(director: Elia Kazan; screenwriters: Marguerite Roberts/Vincent Lawrence/from the novel by Conrad Richter; cinematographer: Harry Stradling; editor: Robert J. Kern; music: Herbert Stothart; cast: Spencer Tracy (Col. James Brewton), Katharine Hepburn (Lutie Cameron Brewton), Robert Walker (Brock Brewton), Melvyn Douglas (Brice Chamberlain), Phyllis Thaxter (Sara Beth Brewton), Edgar Buchanan (Jeff), Harry Carey (Doc Reid), Morris Ankrum (Crane), Robert Armstrong (Floyd McCurtin), Charles Trowbridge (George Cameron), Russell Hicks (Major Harney), Trevor Bardette (Andy Boggs), James Bell (Sam Hall), Robert Barrat (Judge White), William Phillips (Banty), Ruth Nelson (Ruth Nelson); Runtime: 123; MPAA Rating: NR; producer: Pandro S. Berman; MGM; 1947)

“Fails to deliver the required action for a western.”

Reviewed by Dennis Schwartz

Elia Kazan (“On The Waterfront”/”East of Eden”/”Baby Doll”) directs, in his second film, this disappointing studio-bound epic western (the filmmaker to his credit wanted it shot on location).
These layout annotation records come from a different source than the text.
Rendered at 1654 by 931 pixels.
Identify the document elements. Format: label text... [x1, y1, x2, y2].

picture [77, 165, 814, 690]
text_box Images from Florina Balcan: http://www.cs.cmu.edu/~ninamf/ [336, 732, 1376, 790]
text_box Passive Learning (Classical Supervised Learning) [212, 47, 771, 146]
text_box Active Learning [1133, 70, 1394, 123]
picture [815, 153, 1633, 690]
It’s a character study of a rugged cattle baron and his rocky marriage. Despite being lavishly produced and competently made, it’s annoyingly brooding, overlong, dreary and fails to deliver the required action for a western. It’s based on the novel by Conrad Richter, and is written by Marguerite Roberts and Vincent Lawrence. The grass in the title turns out to be the farm land that is under threat from barbed wire.

Colonel Jim Brewton (Spencer Tracy) owns the large ranch, Big Vega, near Salt Fork, New Mexico, and is married to the equally strong-willed St. Louis socialite Lutie Cameron (Katharine Hepburn). Brewton opposes homesteaders coming on his turf and is at first supported by his wife. But eventually she sours on his stern rigidity and leaves him. Lutie ends up in Denver, where she lives in sin with liberal attorney Brice Chamberlain (Melvyn Douglas). He’s the mouthpiece behind the homesteaders’ cause. Lutie has a son by him. Years later Lutie’s boy Brock (Robert Walker) reaches manhood and because he lacks parental guidance becomes an outlaw and is killed by a posse.

It gives us an incredulous soap opera reality, as the couple is reunited in the end thanks to the efforts of their schoolgirl daughter Sara Beth (Phyllis Thaxter).

Too many things seem false about this old-fashioned farmer-rancher feud, including the casting of the stagy urbane drama/comedy stars in a western. They bring to the film their unneeded stage presence, making the melodramatics stilted and their character portrayals stiff.